Given entries:
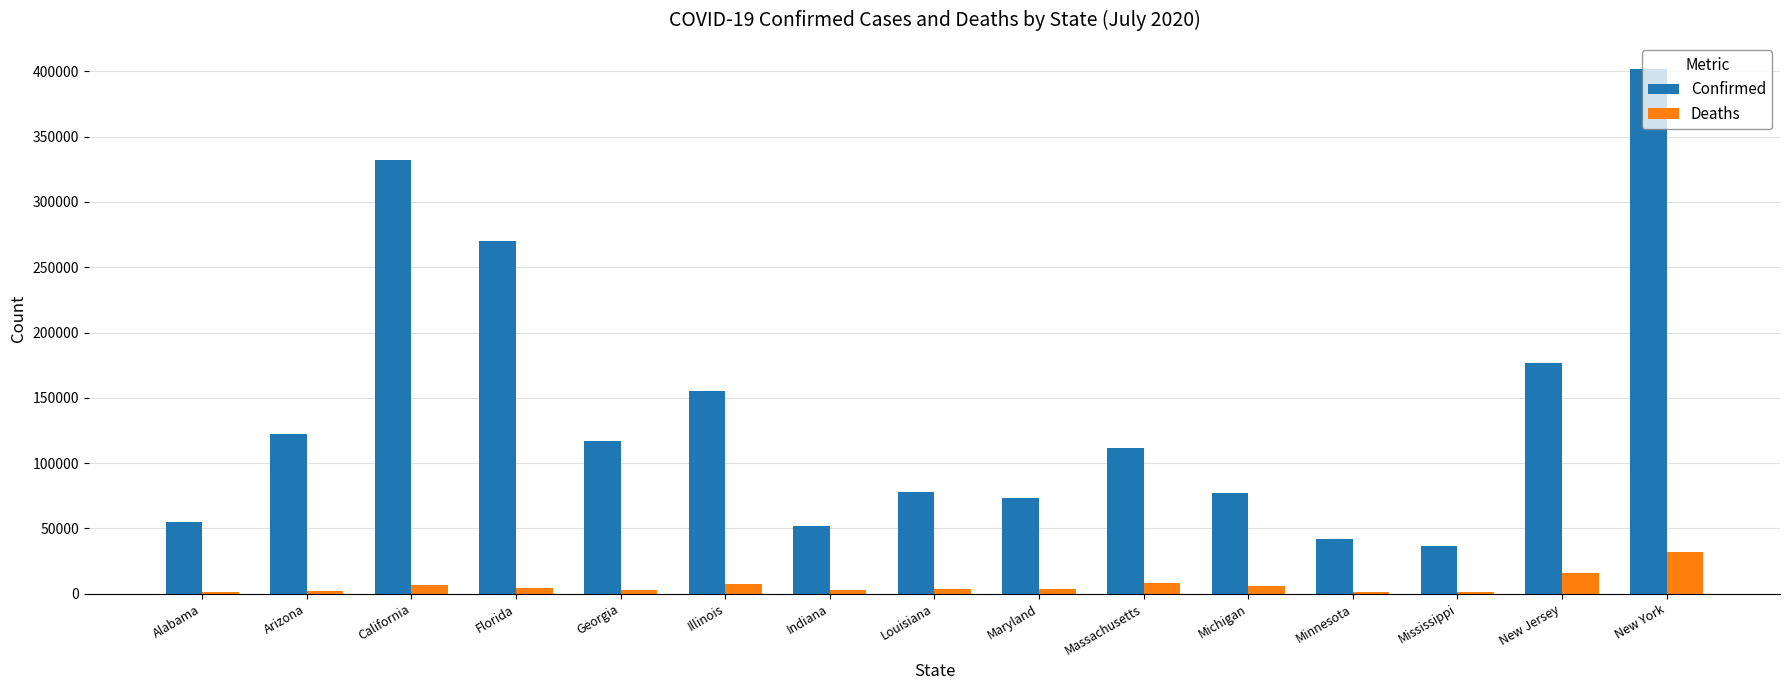

At which label is Deaths closest to 16735?

New Jersey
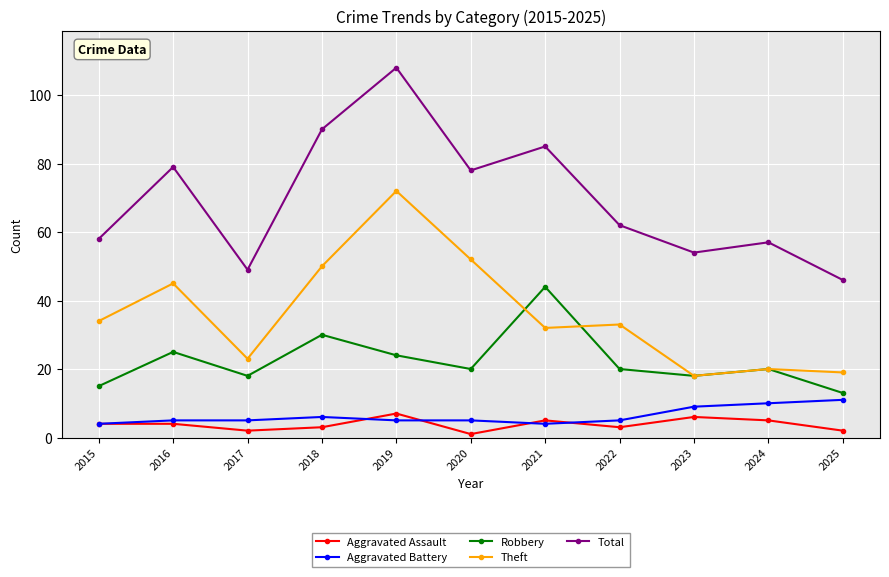

Reading left to right, list all the values displayed in this chart.

Aggravated Assault: 4	4	2	3	7	1	5	3	6	5	2
Aggravated Battery: 4	5	5	6	5	5	4	5	9	10	11
Robbery: 15	25	18	30	24	20	44	20	18	20	13
Theft: 34	45	23	50	72	52	32	33	18	20	19
Total: 58	79	49	90	108	78	85	62	54	57	46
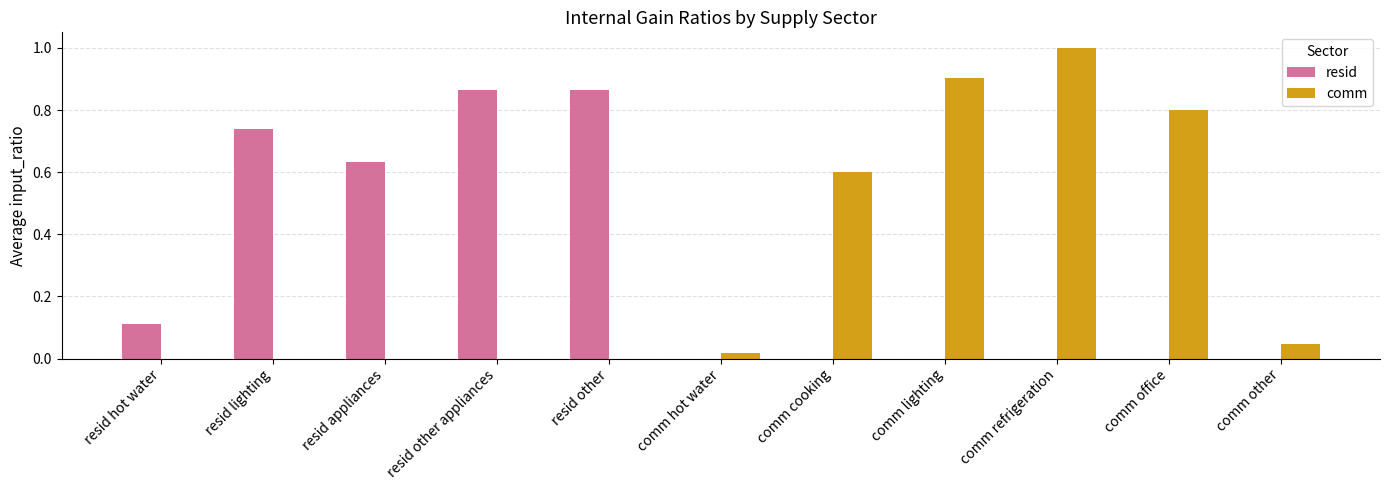

What is the sum of all comm values?

3.4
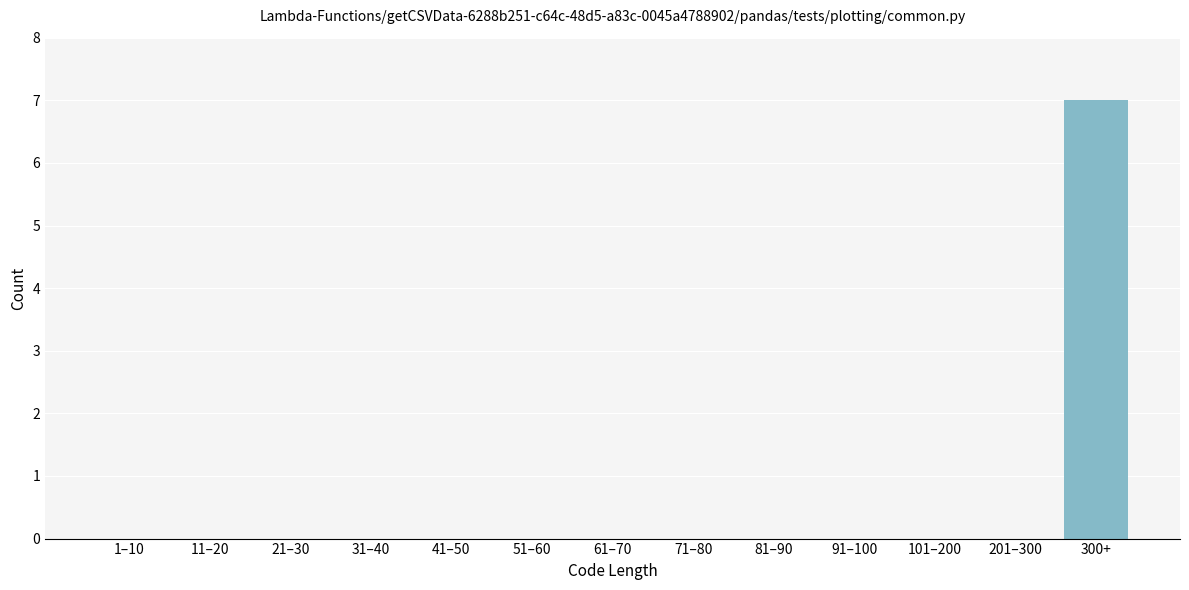

Reading right to left, extract all data points from this chart.

300+=7	201–300=0	101–200=0	91–100=0	81–90=0	71–80=0	61–70=0	51–60=0	41–50=0	31–40=0	21–30=0	11–20=0	1–10=0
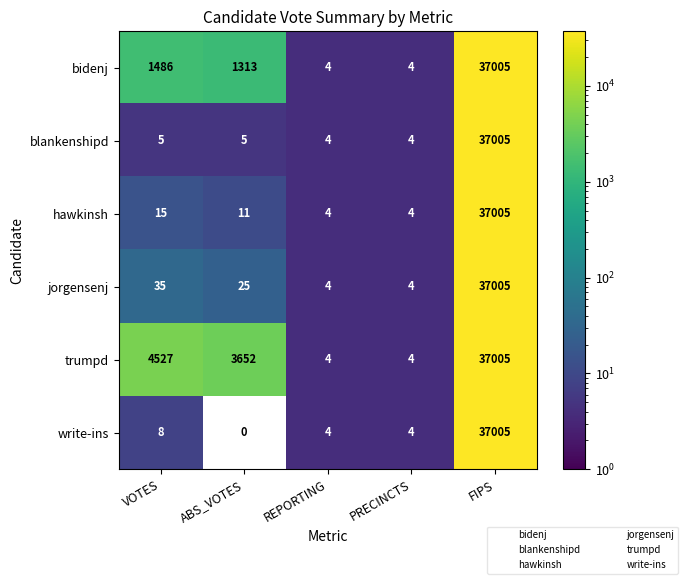

Which series has the largest total across all categories?

trumpd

What needs to be done: Print the stretch of the records from the line containing "Reading right to" through the end of the records, copying each line as it stands and leaving out the pictures.

Your response:
Reading right to left, extract all data points from this chart.

300+=7	201–300=0	101–200=0	91–100=0	81–90=0	71–80=0	61–70=0	51–60=0	41–50=0	31–40=0	21–30=0	11–20=0	1–10=0

Which series has the largest total across all categories?

trumpd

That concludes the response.